# How to complete this task
Output every line below verbatim, leaving out the pictures.

# Data shown
•••
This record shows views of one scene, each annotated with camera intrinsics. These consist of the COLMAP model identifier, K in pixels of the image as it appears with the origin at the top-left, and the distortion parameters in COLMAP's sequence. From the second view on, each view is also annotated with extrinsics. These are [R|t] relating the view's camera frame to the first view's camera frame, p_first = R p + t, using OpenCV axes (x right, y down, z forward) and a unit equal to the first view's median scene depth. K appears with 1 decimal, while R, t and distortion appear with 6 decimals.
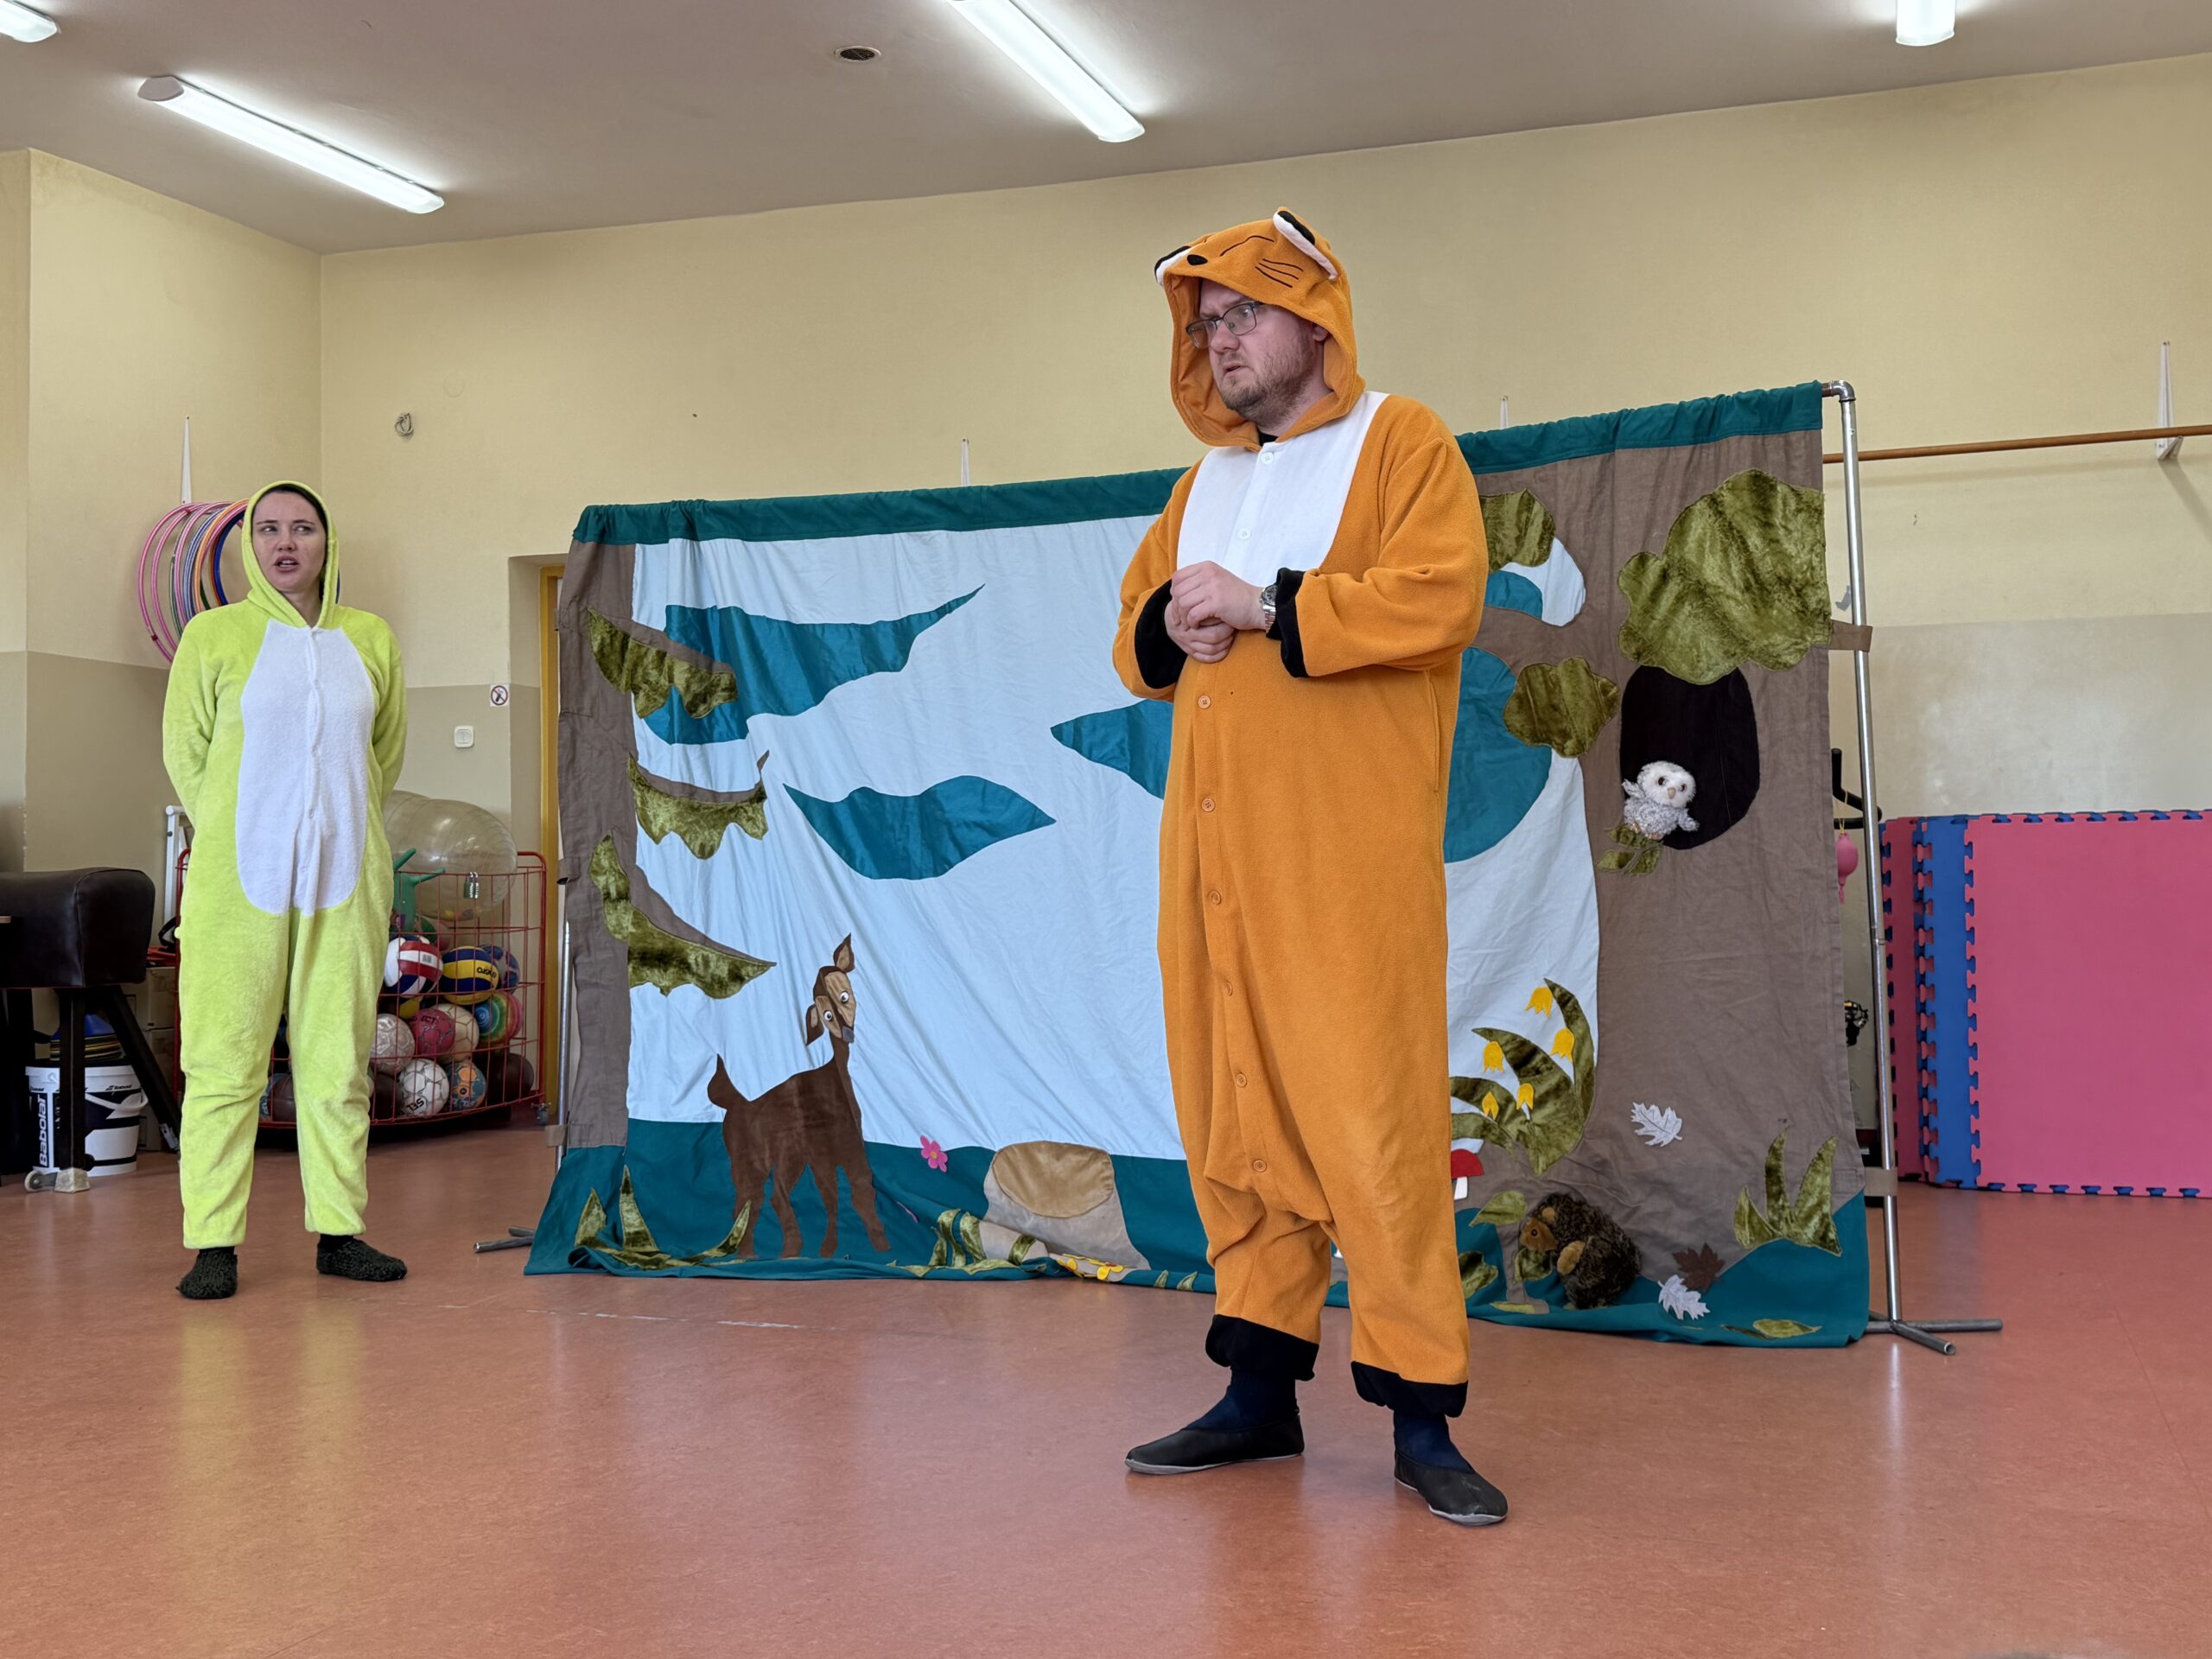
lens RADIAL K [[2338.9, 0, 1103.1], [0, 2338.9, 837.0], [0, 0, 1]] dist [0.075880, 0.000000]
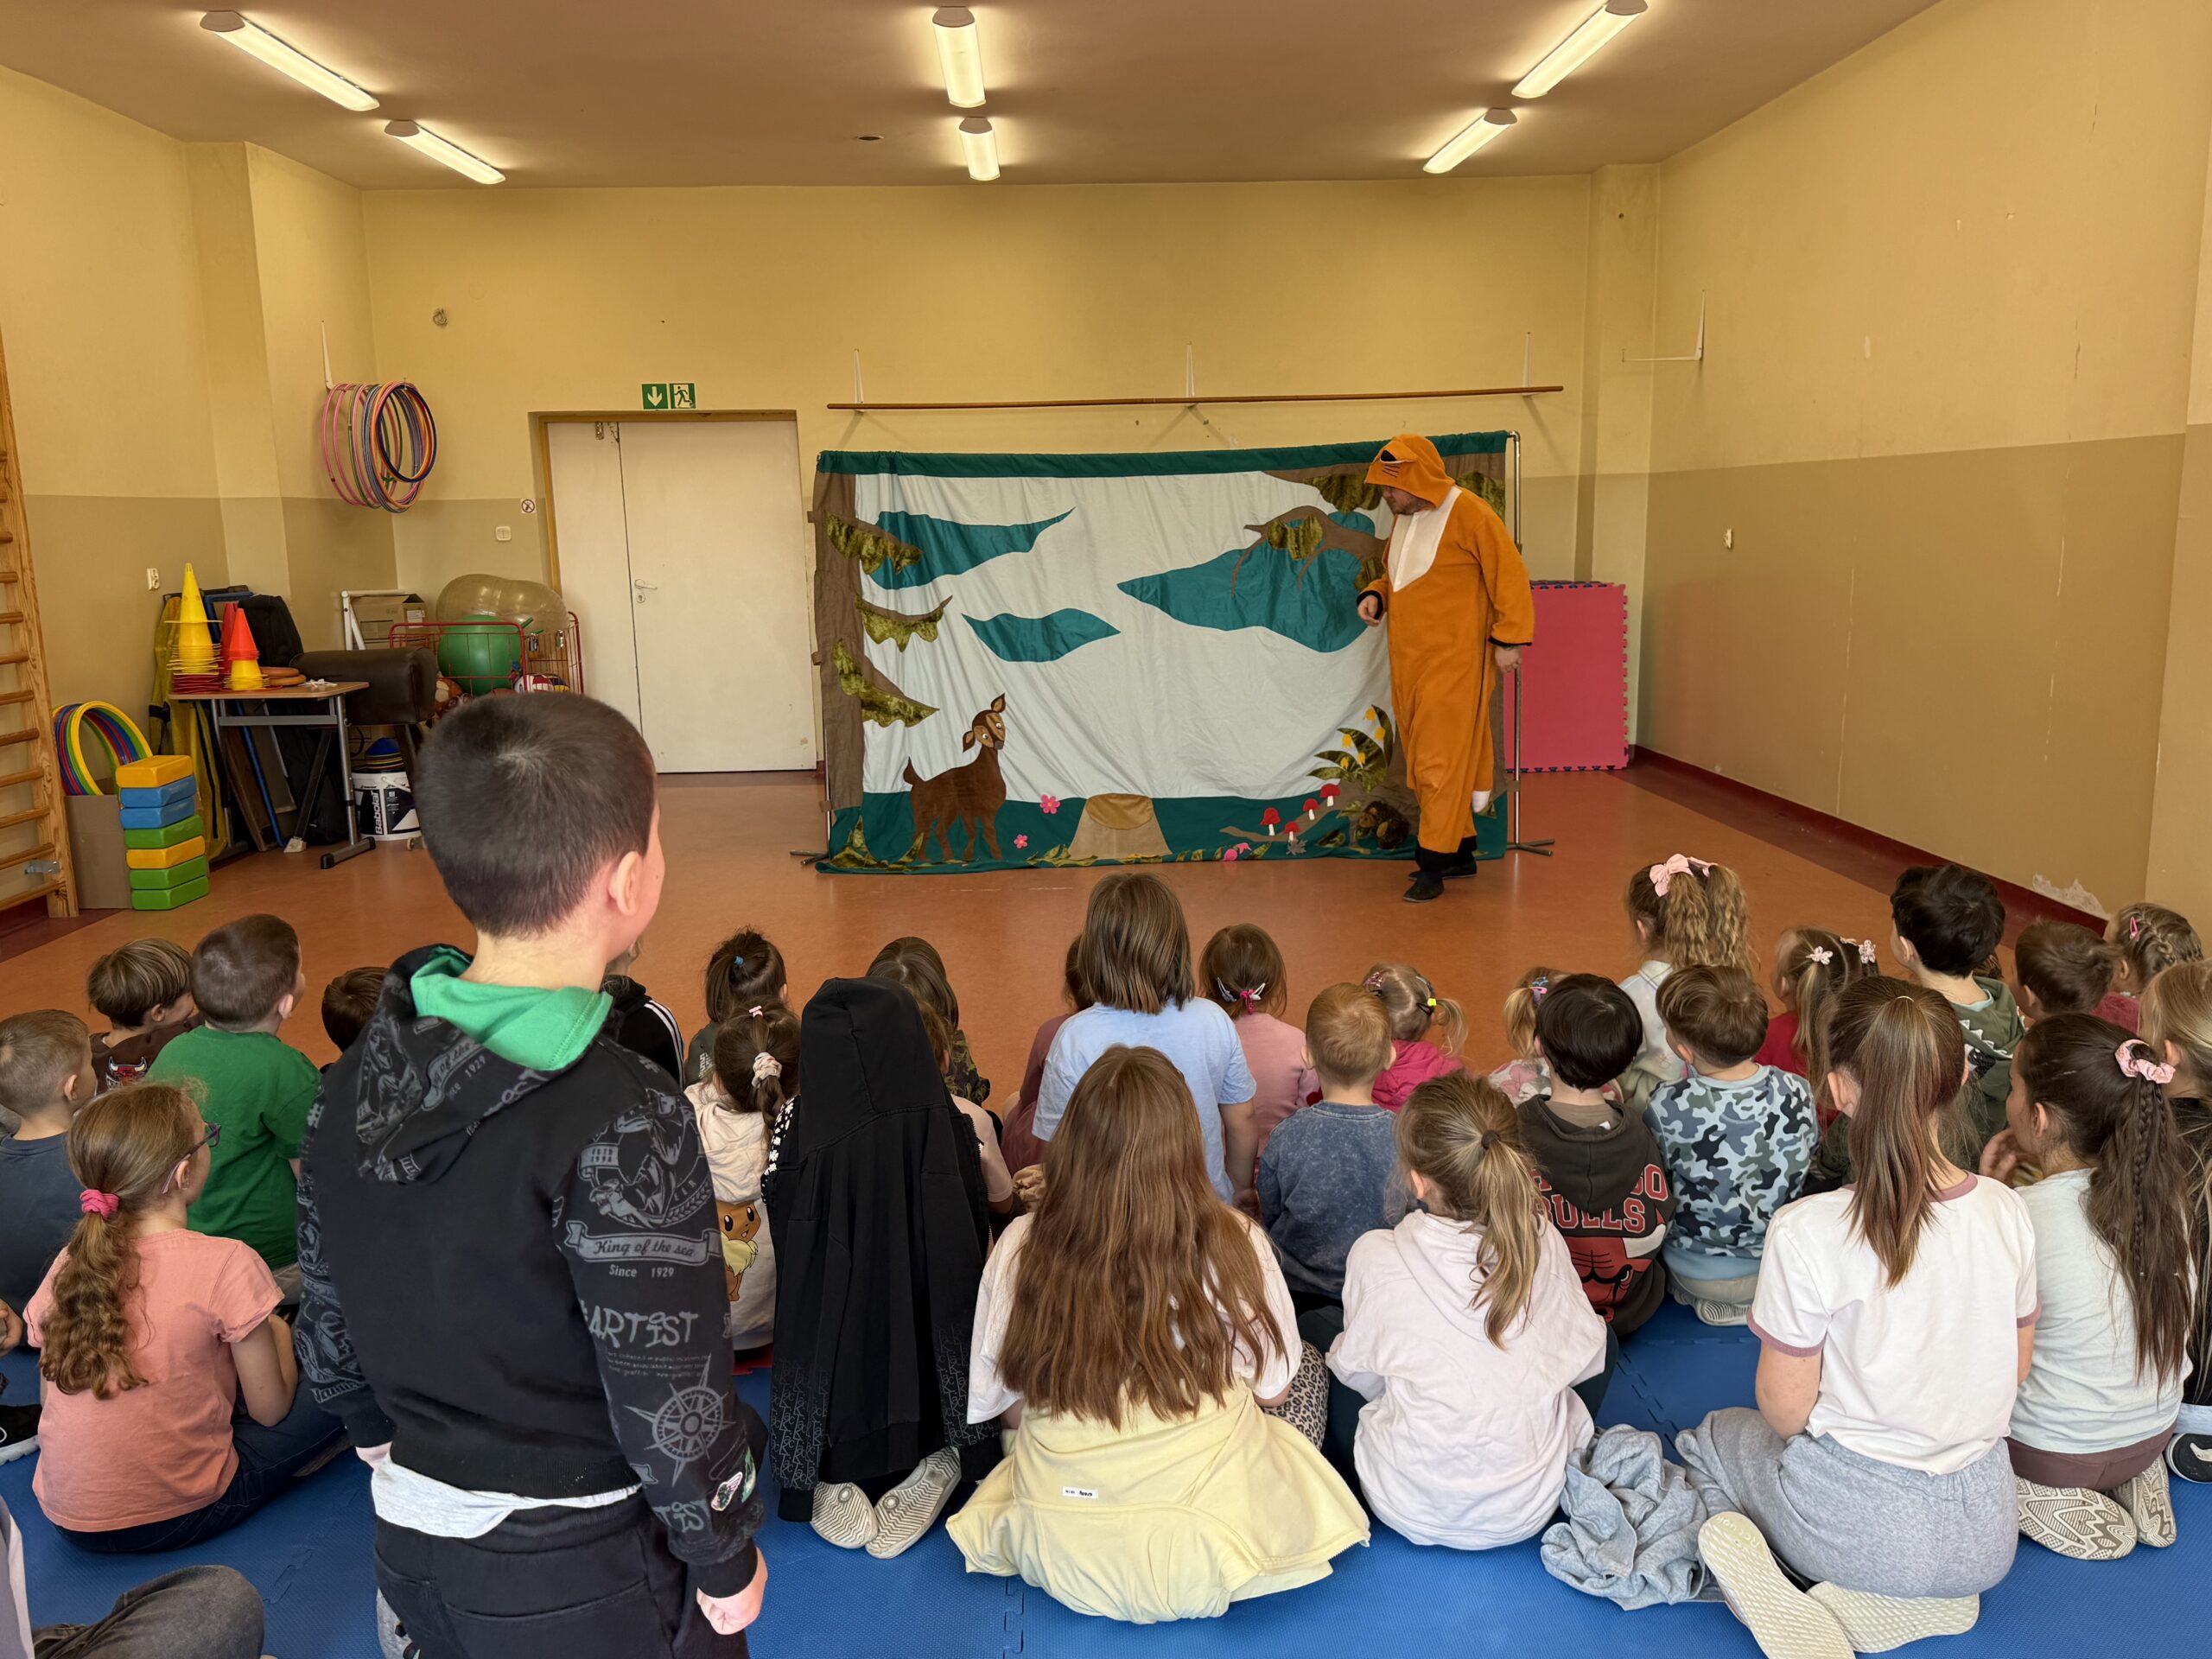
lens RADIAL K [[1792.1, 0, 1087.6], [0, 1792.1, 856.1], [0, 0, 1]] dist [0.072814, -0.029746]
pose [[0.932826, -0.081692, 0.350945, -0.651354], [0.007247, 0.978017, 0.208399, -0.150499], [-0.360255, -0.191857, 0.912912, -0.454953]]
•••
# Exercise response
This record shows views of one scene, each annotated with camera intrinsics. These consist of the COLMAP model identifier, K in pixels of the image as it appears with the origin at the top-left, and the distortion parameters in COLMAP's sequence. From the second view on, each view is also annotated with extrinsics. These are [R|t] relating the view's camera frame to the first view's camera frame, p_first = R p + t, using OpenCV axes (x right, y down, z forward) and a unit equal to the first view's median scene depth. K appears with 1 decimal, while R, t and distortion appear with 6 decimals.
lens RADIAL K [[2338.9, 0, 1103.1], [0, 2338.9, 837.0], [0, 0, 1]] dist [0.075880, 0.000000]
lens RADIAL K [[1792.1, 0, 1087.6], [0, 1792.1, 856.1], [0, 0, 1]] dist [0.072814, -0.029746]
pose [[0.932826, -0.081692, 0.350945, -0.651354], [0.007247, 0.978017, 0.208399, -0.150499], [-0.360255, -0.191857, 0.912912, -0.454953]]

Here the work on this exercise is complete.